The company's platform, Insitro Human (ISH), applies machine learning, a function of AI, along with human genetics and genomics to generate in vitro models, which drive therapeutic discovery and development. The results should provide insights into disease progression, suggest the target candidates, and predict patient responses to potential interventions.
Machine learning systems learn from data rather than being programmed to follow a set of instructions. They are being widely applied to look for associations – for example, to link genes with disease or to group together DNA profiles of patients in precision medicine. It has its critics, such as Genevera Allen, founding director of Rice University's Center for Transforming Data to Knowledge.
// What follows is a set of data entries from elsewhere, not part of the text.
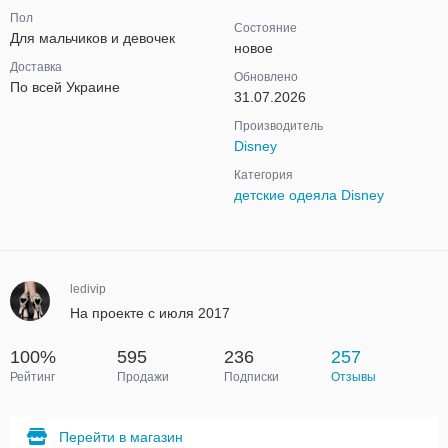
Пол
Состояние
Для мальчиков и девочек
новое
Доставка
Обновлено
По всей Украине
31.07.2026
Производитель
Disney
Категория
детские одеяла Disney
ledivip
На проекте с июля 2017
100%
595
236
257
Рейтинг
Продажи
Подписки
Отзывы
Перейти в магазин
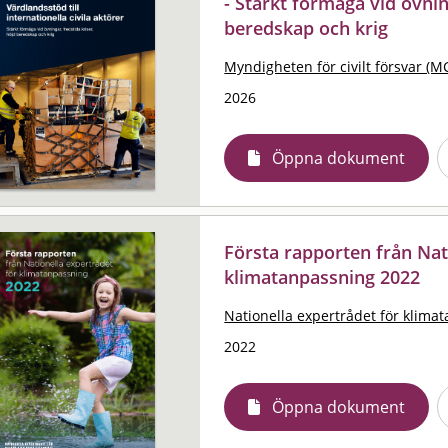
- Stärkt förmåga vid övnin
beredskap och krig
Myndigheten för civilt försvar (M
2026
Öppna dokument
Första rapporten från Nat
klimatanpassning 2022
Nationella expertrådet för klima
2022
Öppna dokument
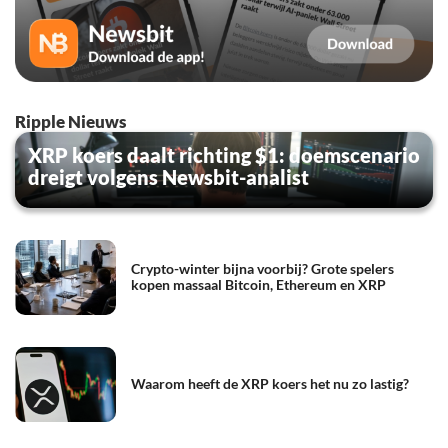
Ripple Nieuws
XRP koers daalt richting $1: doemscenario
dreigt volgens Newsbit-analist
Crypto-winter bijna voorbij? Grote spelers
kopen massaal Bitcoin, Ethereum en XRP
Waarom heeft de XRP koers het nu zo lastig?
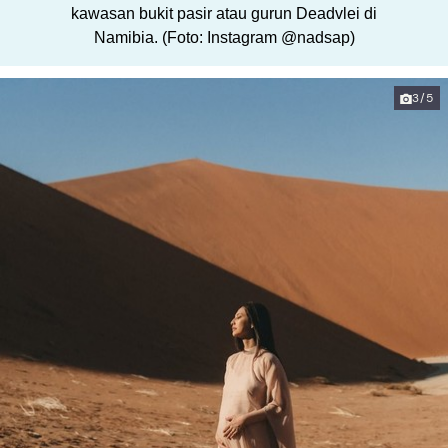
kawasan bukit pasir atau gurun Deadvlei di
Namibia. (Foto: Instagram @nadsap)
3/5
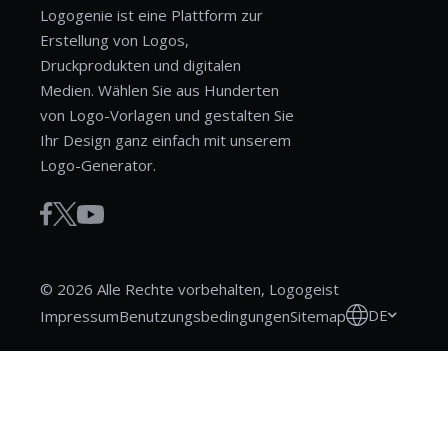
Logogenie ist eine Plattform zur
Erstellung von Logos,
Druckprodukten und digitalen
Medien. Wählen Sie aus Hunderten
von Logo-Vorlagen und gestalten Sie
Ihr Design ganz einfach mit unserem
Logo-Generator.
© 2026 Alle Rechte vorbehalten, Logogeist
DE
Impressum
Benutzungsbedingungen
Sitemap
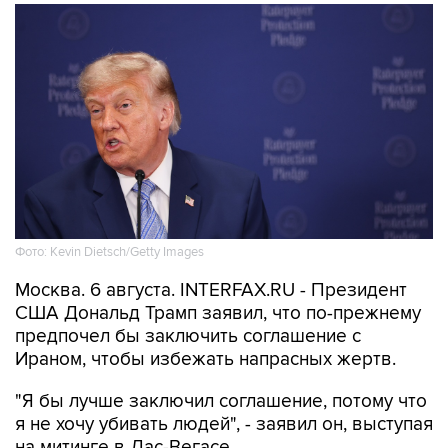
Фото: Kevin Dietsch/Getty Images
Москва. 6 августа. INTERFAX.RU - Президент
США Дональд Трамп заявил, что по-прежнему
предпочел бы заключить соглашение с
Ираном, чтобы избежать напрасных жертв.
"Я бы лучше заключил соглашение, потому что
я не хочу убивать людей", - заявил он, выступая
на митинге в Лас-Вегасе.
Президент США отметил, что переговоры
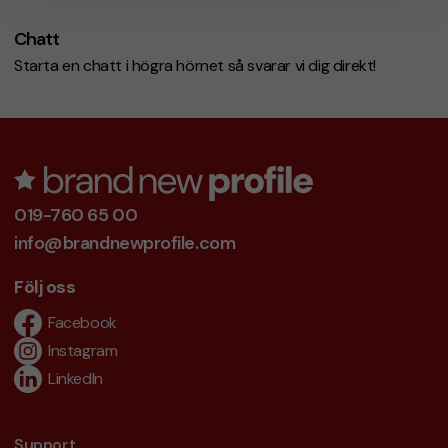
Chatt
Starta en chatt i högra hörnet så svarar vi dig direkt!
019-760 65 00
info@brandnewprofile.com
Följ oss
Facebook
Instagram
LinkedIn
Support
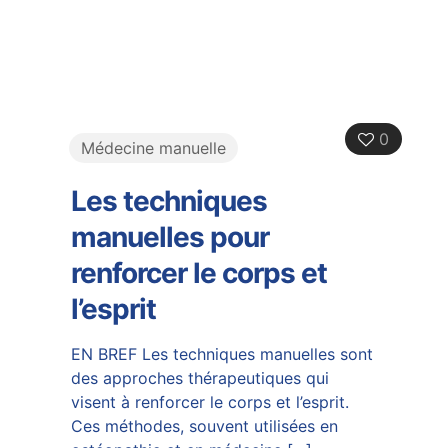
0
Médecine manuelle
Les techniques
manuelles pour
renforcer le corps et
l’esprit
EN BREF Les techniques manuelles sont
des approches thérapeutiques qui
visent à renforcer le corps et l’esprit.
Ces méthodes, souvent utilisées en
"The question is, can we really trust the discoveries that are currently being made using machine learning techniques applied to large datasets?" Allen told attendees of February's 2019 American Association for the Advancement of Science meeting. "The answer in many situations is, probably not without checking." (See BioWorld, Feb. 20, 2019)
Machine learning is the best way forward, Koller asserted, especially regarding NASH.
"We're taking a completely fresh look at this by not basing what we do on what others have published," she said. "We create an in vitro disease model that allows us to perturb the system in different ways and see what modifications should be made, what the biology is telling us is going on."
First steps in the collaboration are to interpret clinical trial data from Gilead, Koller added, then in parallel build the in vitro system using machine learning. In the third and final year of the collaboration, Gilead and Insitro will explore the targets they have identified.
Gilead's liver disease pipeline, which has long been strong in the hepatitis battle, is today is focused on NASH along with primary sclerosing cholangitis (PSC) and primary biliary cirrhosis. Most prominent in that lineup is the FXR agonist GS-9674, which is highly protein bound and intestinally focused, minimizing the systemic effects of FXR agonism, which can include deleterious effects on serum lipid and pruritus. The FDA recently granted the candidate orphan status in PSC. (See BioWorld, Nov. 13, 2018.)
Picked up in Gilead's $470 million 2015 acquisition of Phenex Pharmaceuticals AG, GS-9674 appears so far to be proving its value. At 24 weeks of treatment with the drug, NASH patients enrolled in the study's active arms saw significant improvements in hepatic steatosis, serum bile acids and liver biochemistry. (See BioWorld Today, Jan. 7, 2015.)
Jefferies & Co. equity research said in a note Tuesday it liked what Gilead is up to. While Gilead stock (NASDAQ:GILD) closed down at $64.54 per share Tuesday, Jefferies set a $95 per share price target, which was 16 times Jefferies' 2019 earnings per share estimate. The estimate is based on a pipeline-adjusted discounted cash flow model and the company cited competition, pipeline disappointments and worse than expected sales as risks.
South San Francisco-based Insitro, which launched last May, also announced its series A funding of more than $100 million from multiple investors, including a16z, Arch Venture Partners, Foresite Capital, GV and Third Rock Ventures, with additional investments from Alexandria Venture Investments, Bezos Expeditions, Mubadala Investment Co., Two Sigma Ventures, Verily and other undisclosed investors.